Xerostomia nas terapias de última geração

Além das terapias antirreabsortivas, novos tratamentos radioisotópicos representam avanço importante no manejo do câncer de próstata metastático resistente à castração. O ¹⁷⁷Lu-PSMA-617, radiofármaco que combina um ligante direcionado ao PSMA com o emissor beta Lutécio-177, demonstra eficácia expressiva, mas traz um efeito adverso que exige atenção do Cirurgião-Dentista: a toxicidade das glândulas salivares.

Xerostomia, disgeusia e desconforto oral são manifestações frequentes — a ponto de a toxicidade salivar ser considerada o principal efeito colateral limitante da dose nas terapias alfa direcionadas ao PSMA. O impacto vai além do desconforto: pode comprometer nutrição, fala, sono e até a adesão ao tratamento. Os mecanismos de captação pelas glândulas ainda não são totalmente compreendidos, e estratégias preventivas eficazes permanecem em investigação.

Nessas situações, o acompanhamento odontológico assume papel central. “Cabe ao profissional identificar sinais precoces de hipofunção salivar, manejar candidíase e outras alterações de mucosa, orientar hidratação e medidas de conforto”, explica a Dra. Graziella. “Essa atuação integrada melhora a qualidade de vida, reduz complicações e contribui para a continuidade segura da terapia oncológica.”

Homens chegam ao tratamento com mais alterações bucais — e isso muda o risco

A estomatologista chama atenção para um agravante comportamental: “Homens procuram menos os serviços de saúde, incluindo atendimento odontológico. Chegam ao tratamento oncológico com maior prevalência de periodontite, lesões de cárie extensas, infecções crônicas e próteses mal adaptadas”. Somam-se fatores como maior incidência de tabagismo e etilismo. O resultado é maior risco de dor, infecções, cicatrização comprometida e osteonecrose.

O Dr. Stênio reforça que a Odontologia também tem papel estratégico na prevenção. “O Cirurgião-Dentista conhece a família, acompanha o paciente por anos. Tem proximidade e confiança para estimular o homem a olhar para sua saúde, perguntar se já fez o PSA, se foi ao médico. Essa atuação é muito valiosa.”

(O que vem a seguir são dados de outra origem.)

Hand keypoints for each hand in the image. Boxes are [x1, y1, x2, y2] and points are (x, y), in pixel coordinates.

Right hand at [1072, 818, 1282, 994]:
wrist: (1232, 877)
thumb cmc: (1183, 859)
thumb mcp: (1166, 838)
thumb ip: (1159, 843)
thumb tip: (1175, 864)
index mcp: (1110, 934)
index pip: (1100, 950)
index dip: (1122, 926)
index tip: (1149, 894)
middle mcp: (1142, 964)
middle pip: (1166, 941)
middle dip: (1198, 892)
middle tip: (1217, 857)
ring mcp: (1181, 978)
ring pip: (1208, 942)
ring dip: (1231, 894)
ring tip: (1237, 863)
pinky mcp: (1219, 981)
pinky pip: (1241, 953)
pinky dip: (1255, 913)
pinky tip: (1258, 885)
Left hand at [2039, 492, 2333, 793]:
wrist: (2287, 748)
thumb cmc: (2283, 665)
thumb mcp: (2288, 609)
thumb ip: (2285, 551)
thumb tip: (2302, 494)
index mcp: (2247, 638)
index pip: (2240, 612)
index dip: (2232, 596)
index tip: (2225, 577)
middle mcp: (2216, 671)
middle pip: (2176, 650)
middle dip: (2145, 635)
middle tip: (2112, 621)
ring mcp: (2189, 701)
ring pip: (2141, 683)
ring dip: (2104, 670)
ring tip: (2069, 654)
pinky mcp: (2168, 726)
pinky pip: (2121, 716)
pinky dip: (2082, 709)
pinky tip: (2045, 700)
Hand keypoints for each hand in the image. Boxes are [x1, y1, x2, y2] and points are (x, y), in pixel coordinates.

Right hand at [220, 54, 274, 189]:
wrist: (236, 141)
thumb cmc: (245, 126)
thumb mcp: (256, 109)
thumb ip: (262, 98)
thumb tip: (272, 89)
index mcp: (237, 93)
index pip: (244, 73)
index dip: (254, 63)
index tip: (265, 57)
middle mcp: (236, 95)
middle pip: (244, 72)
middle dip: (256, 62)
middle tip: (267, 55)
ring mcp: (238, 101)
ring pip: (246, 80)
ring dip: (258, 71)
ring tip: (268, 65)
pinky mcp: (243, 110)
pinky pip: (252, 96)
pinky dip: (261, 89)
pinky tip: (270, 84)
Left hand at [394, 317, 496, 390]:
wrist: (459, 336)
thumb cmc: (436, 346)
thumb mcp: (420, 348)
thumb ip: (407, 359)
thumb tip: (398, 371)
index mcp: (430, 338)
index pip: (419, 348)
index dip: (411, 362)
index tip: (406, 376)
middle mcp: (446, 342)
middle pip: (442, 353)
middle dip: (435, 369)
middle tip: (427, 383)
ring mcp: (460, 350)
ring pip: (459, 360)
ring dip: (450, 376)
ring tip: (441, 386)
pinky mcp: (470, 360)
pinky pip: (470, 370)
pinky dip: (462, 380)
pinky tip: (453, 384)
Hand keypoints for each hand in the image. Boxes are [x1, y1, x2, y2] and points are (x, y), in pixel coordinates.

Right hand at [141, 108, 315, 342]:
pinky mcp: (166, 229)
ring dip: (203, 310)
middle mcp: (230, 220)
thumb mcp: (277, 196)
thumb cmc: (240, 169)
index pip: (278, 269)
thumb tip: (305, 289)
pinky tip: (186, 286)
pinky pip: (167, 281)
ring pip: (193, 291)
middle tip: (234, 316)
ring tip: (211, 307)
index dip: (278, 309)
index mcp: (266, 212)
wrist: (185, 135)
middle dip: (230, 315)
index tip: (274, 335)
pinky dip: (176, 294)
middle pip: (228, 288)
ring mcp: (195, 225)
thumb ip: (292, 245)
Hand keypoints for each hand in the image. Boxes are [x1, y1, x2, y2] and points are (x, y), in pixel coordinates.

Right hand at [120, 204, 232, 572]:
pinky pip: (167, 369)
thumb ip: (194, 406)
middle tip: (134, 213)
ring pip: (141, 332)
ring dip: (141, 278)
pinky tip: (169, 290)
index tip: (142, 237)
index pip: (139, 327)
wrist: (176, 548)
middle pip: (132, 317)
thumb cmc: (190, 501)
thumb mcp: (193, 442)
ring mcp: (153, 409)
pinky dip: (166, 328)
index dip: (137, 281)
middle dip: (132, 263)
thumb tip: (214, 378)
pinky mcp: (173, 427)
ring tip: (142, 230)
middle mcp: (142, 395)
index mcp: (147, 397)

Cuidado integral no Novembro Azul

O Novembro Azul convida a pensar o homem de forma integral. Diante das terapias cada vez mais sofisticadas e das complexidades clínicas associadas ao câncer de próstata avançado, a saúde bucal deixa de ser periférica e passa a integrar o cuidado oncológico de maneira central.

“A Odontologia é parte essencial da segurança do tratamento”, considera a Dra. Graziella.

“Estamos todos no mesmo time — e o Cirurgião-Dentista tem papel decisivo para que esse homem chegue antes, se trate melhor e viva com mais qualidade”, resume o Dr. Stênio.